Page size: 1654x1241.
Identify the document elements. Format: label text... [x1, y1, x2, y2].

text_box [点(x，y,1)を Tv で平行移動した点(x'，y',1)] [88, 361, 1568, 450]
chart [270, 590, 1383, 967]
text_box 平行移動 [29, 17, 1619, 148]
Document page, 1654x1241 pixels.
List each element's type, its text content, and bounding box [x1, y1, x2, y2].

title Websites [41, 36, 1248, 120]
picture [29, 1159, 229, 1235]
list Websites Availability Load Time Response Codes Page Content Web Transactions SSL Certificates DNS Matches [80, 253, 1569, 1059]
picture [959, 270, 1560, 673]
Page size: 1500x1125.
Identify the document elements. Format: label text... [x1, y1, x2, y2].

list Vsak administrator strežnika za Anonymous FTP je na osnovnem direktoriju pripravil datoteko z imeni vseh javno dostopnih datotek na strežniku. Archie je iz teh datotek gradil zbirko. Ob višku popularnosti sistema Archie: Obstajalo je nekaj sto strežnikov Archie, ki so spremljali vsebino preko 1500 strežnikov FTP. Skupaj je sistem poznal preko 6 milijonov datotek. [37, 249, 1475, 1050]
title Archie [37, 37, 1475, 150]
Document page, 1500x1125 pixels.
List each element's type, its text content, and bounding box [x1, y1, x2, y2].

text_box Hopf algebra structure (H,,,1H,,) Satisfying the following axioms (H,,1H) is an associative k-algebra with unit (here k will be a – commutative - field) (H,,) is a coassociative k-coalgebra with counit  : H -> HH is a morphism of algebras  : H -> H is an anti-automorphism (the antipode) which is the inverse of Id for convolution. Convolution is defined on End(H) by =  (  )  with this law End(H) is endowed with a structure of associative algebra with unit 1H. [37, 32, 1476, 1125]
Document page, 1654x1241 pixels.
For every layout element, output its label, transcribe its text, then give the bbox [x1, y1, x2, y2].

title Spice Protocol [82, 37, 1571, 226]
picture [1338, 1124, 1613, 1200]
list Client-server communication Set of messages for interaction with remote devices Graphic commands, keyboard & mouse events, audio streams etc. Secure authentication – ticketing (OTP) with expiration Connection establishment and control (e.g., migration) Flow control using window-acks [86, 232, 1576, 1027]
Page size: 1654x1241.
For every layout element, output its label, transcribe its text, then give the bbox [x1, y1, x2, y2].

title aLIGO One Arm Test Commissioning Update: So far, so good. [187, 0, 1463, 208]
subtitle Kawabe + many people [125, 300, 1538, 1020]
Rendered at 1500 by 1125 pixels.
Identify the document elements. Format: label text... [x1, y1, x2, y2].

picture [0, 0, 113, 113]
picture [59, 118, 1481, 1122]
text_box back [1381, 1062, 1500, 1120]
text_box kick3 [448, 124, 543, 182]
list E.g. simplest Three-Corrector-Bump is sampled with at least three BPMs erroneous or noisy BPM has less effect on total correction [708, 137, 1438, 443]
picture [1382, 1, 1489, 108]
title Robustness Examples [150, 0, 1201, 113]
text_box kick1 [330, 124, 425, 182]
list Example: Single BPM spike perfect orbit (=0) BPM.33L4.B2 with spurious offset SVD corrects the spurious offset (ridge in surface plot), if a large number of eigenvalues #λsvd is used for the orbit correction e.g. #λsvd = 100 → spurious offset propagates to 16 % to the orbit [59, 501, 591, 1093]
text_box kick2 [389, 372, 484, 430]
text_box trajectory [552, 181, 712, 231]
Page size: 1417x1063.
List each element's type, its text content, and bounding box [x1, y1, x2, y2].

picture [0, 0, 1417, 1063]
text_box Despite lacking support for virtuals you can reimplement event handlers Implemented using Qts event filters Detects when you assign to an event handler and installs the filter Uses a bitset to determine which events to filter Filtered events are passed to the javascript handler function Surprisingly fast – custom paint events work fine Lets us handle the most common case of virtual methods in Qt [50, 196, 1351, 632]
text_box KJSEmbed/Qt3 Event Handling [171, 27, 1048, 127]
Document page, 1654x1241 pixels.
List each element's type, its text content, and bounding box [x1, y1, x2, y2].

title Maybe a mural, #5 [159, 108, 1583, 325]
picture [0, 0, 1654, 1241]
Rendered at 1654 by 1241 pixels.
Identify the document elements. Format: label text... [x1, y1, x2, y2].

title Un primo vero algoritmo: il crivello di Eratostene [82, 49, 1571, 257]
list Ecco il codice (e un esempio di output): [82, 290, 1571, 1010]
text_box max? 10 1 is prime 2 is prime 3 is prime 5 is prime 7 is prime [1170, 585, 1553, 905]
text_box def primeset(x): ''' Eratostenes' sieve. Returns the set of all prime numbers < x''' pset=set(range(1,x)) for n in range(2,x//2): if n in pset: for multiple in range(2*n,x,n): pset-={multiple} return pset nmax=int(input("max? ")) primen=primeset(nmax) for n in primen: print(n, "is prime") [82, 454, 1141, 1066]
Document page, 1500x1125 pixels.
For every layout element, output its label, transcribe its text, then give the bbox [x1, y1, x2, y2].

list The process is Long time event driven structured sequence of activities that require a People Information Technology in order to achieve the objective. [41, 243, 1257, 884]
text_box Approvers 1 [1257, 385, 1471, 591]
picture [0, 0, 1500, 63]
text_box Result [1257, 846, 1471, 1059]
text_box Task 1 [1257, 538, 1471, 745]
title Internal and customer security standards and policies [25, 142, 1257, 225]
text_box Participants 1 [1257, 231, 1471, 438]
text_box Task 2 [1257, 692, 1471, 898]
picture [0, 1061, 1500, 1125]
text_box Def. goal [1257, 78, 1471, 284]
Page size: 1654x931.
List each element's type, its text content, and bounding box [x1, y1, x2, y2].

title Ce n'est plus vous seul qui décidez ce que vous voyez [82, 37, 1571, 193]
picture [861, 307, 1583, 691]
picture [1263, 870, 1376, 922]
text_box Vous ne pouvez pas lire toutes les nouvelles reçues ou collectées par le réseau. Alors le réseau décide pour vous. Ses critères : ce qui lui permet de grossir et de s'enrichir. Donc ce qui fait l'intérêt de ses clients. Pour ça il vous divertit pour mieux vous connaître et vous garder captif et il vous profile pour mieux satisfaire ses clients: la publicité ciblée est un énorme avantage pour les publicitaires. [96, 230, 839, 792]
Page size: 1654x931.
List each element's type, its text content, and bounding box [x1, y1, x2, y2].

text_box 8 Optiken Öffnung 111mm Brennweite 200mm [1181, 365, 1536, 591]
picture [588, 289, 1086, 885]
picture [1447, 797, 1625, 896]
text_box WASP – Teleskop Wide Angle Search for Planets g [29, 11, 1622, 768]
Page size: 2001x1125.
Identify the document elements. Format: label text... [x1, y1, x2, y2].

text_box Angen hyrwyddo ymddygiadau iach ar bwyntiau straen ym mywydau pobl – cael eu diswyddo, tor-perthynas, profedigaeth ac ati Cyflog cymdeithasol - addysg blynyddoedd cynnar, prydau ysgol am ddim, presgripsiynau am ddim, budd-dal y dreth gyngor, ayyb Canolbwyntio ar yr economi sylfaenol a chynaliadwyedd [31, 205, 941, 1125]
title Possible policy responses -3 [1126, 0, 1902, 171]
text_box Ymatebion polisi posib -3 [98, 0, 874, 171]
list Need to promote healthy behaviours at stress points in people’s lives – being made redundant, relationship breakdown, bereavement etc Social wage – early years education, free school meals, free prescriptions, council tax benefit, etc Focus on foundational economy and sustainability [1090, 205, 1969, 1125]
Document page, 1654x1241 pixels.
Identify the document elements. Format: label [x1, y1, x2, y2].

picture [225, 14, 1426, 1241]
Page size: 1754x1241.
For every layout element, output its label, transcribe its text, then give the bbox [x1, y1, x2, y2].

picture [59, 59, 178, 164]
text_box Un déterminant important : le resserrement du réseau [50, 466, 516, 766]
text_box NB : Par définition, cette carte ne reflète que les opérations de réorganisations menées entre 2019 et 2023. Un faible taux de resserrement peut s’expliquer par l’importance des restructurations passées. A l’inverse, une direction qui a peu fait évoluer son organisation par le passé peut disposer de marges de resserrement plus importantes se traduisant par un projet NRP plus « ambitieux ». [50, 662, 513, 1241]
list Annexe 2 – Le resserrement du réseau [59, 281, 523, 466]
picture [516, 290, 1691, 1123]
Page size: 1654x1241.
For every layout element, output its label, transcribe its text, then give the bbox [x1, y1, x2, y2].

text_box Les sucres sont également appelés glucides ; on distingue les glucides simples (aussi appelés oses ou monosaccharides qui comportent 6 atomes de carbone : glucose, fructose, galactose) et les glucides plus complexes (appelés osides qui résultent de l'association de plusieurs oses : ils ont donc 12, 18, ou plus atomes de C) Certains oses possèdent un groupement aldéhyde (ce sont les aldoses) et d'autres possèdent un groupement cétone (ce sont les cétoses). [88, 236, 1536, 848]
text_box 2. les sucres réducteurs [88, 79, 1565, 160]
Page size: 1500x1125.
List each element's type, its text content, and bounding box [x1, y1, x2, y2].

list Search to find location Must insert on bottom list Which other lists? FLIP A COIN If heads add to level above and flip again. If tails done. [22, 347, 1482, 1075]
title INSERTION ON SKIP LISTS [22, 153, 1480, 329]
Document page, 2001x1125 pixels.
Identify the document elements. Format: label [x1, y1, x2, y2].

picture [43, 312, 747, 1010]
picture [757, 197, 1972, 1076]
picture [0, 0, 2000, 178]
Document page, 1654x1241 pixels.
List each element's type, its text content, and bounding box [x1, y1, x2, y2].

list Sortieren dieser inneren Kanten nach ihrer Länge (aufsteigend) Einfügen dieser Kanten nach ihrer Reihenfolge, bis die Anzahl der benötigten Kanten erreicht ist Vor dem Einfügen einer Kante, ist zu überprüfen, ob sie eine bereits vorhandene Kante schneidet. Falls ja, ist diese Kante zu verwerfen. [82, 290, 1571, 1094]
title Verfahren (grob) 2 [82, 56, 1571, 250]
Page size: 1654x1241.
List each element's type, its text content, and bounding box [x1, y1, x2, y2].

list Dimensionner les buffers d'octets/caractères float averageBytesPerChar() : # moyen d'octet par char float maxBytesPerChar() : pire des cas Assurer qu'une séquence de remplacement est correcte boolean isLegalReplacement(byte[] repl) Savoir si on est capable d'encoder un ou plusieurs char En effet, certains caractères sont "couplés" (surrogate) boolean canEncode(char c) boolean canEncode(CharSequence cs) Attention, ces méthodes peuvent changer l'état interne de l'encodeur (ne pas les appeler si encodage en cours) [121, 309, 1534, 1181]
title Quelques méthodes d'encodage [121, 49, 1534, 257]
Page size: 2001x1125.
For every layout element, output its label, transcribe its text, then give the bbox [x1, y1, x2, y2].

· · · ·

## Gevraagd:
Schrijf uit het materiaal hierboven de regels letterlijk over, vanaf de regel met "Document page, 2001x1125 pixels." tot en met de regel met "picture [0, 0, 2000, 178]".

## Geschreven antwoord:
Document page, 2001x1125 pixels.
Identify the document elements. Format: label [x1, y1, x2, y2].

picture [43, 312, 747, 1010]
picture [757, 197, 1972, 1076]
picture [0, 0, 2000, 178]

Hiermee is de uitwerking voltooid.